Ele, como uma pessoa vingativa que é, primeiro tirou logo 15 mil euros que o clube tinha direito de receber. Tínhamos 52 mil euros de subsídio, devido aos atletas das camadas jovens que o clube tinha. E ele em vez de 52 mil deu 39 mil euros.
Acha que ele retaliou contra si, por causa dos posts no Facebook?
Contra mim diretamente e o clube. Porque o clube é prejudicado, mas o presidente era eu. Aceitei o dinheiro e pedi num e-mail, ao serviço da Câmara, para me facilitar o dinheiro todo de uma vez. Responderam que a Câmara estava com problemas financeiros e que me iam dar em duodécimos. Eu aceitei. Recebi as primeiras duas tranches de três mil euros. Mas comecei a ver que havia muitas interferências da autarquia na condução do clube. Então saí e, na semana seguinte, ele deu um cheque de 33 mil euros ao clube, que era o que faltava pagar.
Salvador Malheiro diz que há uma cruzada contra ele e tenta ligar isso ao Chega. Quer responder a isso?

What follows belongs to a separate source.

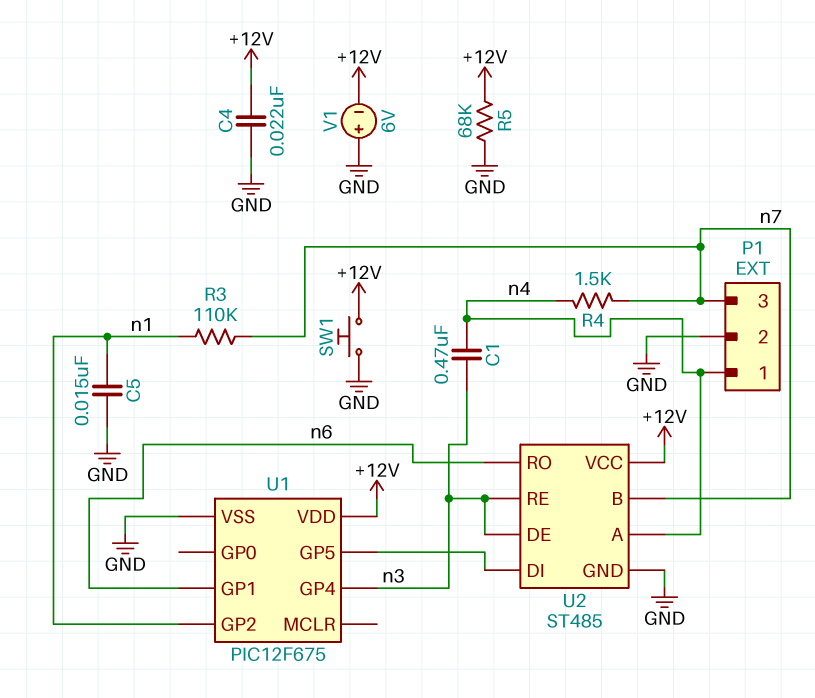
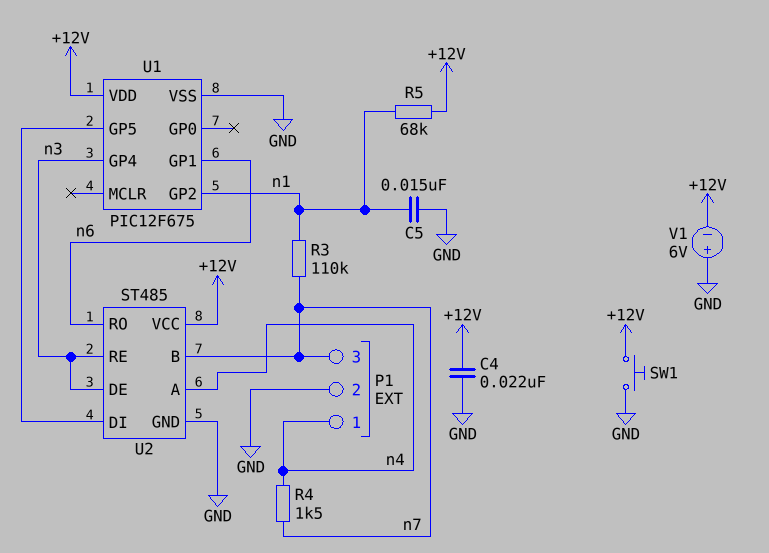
C1: 470nF (n3, n4) -> none
R5: 68k (+12V, GND) -> 68k (+12V, n1)

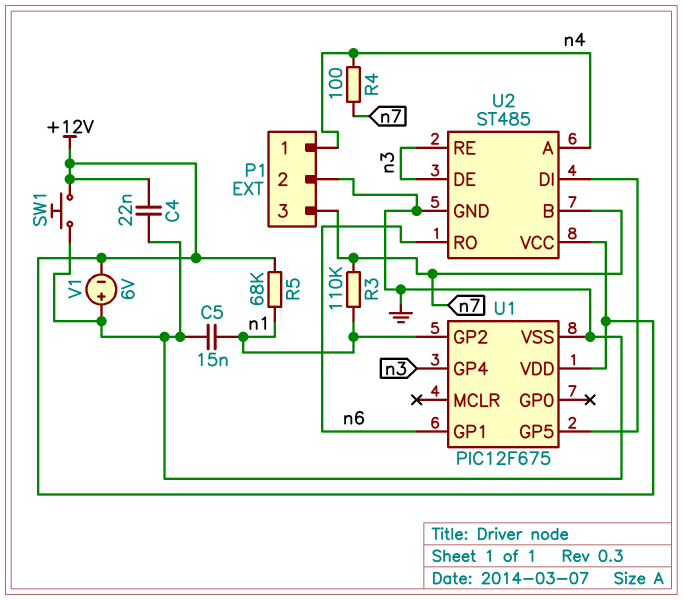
R4: 1.5k (n4, n7) -> 100 (n4, n7)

Isto não é político. Isto é um problema de ilegalidade na Câmara Municipal de Ovar, liderada por ele. Ele não é uma pessoa séria, toda a gente sabe. Não há cruzada nenhuma. Eu estou no Chega, podia estar noutro partido qualquer. Aderi ao Chega porque me pediram, porque sou um indivíduo com dinamismo e houve centenas, ou milhares, de militantes do PSD que saíram e foram para o Chega. Acho que sou um cidadão livre, com os meus direitos normais de cidadania. E estou no Chega como amanhã posso estar noutro ou em nenhum. Porque se o Chega um dia defraudar as minhas expectativas, também saio e acaba-se.